Very cool! Thanks for sharing – and show us more….

 
Comment by CinTam
2017-10-16 07:32:23

Cool pics! Glad you got there safely. Will be checking every day for new photos.

 
Comment by Kathy
2017-10-16 11:49:55

Thanks for sharing your travel photos. I look forward to seeing more. Have a safe and enjoyable trip!

 
Comment by Caius Infirmofpurpus Haruspex
2017-10-16 13:34:12

What the INTESTINES for today did reveal: You are makingHISTORY !

:hattip:

———————-
PS: What they also did reveal: FF56 with NS add-on need a restart with ‘disabled add-ons’ in ‘safemode’, you can then close and start in normal mode and the NS icon will resurface

 
Comment by Dawn Martinez-Byrne
2017-10-16 16:27:44

Is that manhole cover actually original? Or is it newer?

 
Comment by Caius Infirmofpurpus Haruspex
2017-10-16 17:52:41

Dawn, ‘original’ and ‘newer’ -or in other words- ‘not ancient’ (in case THAT was the question) might describe it correctly ;)

There is a patent number, and my own personal guess would be ’20th century’.

 
Comment by debitor serf
2017-10-16 22:48:03

i spent a college semester in Rome for a study abroad in the 1990’s. Rome had only 6 American universities programs and mine was the largest at 200 students. at the other end of the spectrum, Florence had 22 American universities. that’s a lot of ameican colleges for such a small town.
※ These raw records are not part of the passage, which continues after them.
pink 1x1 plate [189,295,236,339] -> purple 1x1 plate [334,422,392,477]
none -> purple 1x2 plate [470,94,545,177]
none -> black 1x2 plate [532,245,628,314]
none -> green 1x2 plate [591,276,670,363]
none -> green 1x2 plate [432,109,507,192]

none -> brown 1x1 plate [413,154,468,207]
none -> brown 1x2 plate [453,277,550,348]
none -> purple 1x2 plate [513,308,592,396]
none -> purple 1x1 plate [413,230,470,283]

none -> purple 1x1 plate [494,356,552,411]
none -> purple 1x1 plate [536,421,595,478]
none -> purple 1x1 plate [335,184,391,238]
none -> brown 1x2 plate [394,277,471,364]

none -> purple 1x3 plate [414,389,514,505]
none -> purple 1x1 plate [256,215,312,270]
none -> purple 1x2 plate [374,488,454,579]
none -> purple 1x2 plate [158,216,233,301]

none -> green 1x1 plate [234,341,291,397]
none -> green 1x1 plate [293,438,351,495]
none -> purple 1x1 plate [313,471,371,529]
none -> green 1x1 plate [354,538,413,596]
Florence is literally an American college town with thousands of American college students everywhere, something that is lost on most tourists staring at the Duomo. regardless, italy is great. i’m a bit envious you are there and i am not. keep up the great work on the blog.

 
Comment by bort
2017-10-17 00:47:05

I am very happy that you were finally able to book your Perillo Italy Tours.